Would you filter the listing below so that only lines with the word "text" remain?

--

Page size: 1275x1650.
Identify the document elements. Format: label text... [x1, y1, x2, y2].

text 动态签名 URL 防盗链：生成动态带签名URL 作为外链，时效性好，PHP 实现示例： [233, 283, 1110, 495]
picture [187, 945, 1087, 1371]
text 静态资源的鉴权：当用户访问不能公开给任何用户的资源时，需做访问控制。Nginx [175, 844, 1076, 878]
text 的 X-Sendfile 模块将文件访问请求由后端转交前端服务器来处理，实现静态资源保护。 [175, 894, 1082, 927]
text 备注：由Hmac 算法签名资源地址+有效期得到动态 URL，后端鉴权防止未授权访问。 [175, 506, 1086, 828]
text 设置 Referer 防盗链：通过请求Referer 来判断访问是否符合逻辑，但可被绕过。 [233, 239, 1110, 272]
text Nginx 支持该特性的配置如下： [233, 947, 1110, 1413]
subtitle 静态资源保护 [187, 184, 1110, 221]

--

== Answer section ==
Identify the document elements. Format: label text... [x1, y1, x2, y2].
text 动态签名 URL 防盗链：生成动态带签名URL 作为外链，时效性好，PHP 实现示例： [233, 283, 1110, 495]
text 静态资源的鉴权：当用户访问不能公开给任何用户的资源时，需做访问控制。Nginx [175, 844, 1076, 878]
text 的 X-Sendfile 模块将文件访问请求由后端转交前端服务器来处理，实现静态资源保护。 [175, 894, 1082, 927]
text 备注：由Hmac 算法签名资源地址+有效期得到动态 URL，后端鉴权防止未授权访问。 [175, 506, 1086, 828]
text 设置 Referer 防盗链：通过请求Referer 来判断访问是否符合逻辑，但可被绕过。 [233, 239, 1110, 272]
text Nginx 支持该特性的配置如下： [233, 947, 1110, 1413]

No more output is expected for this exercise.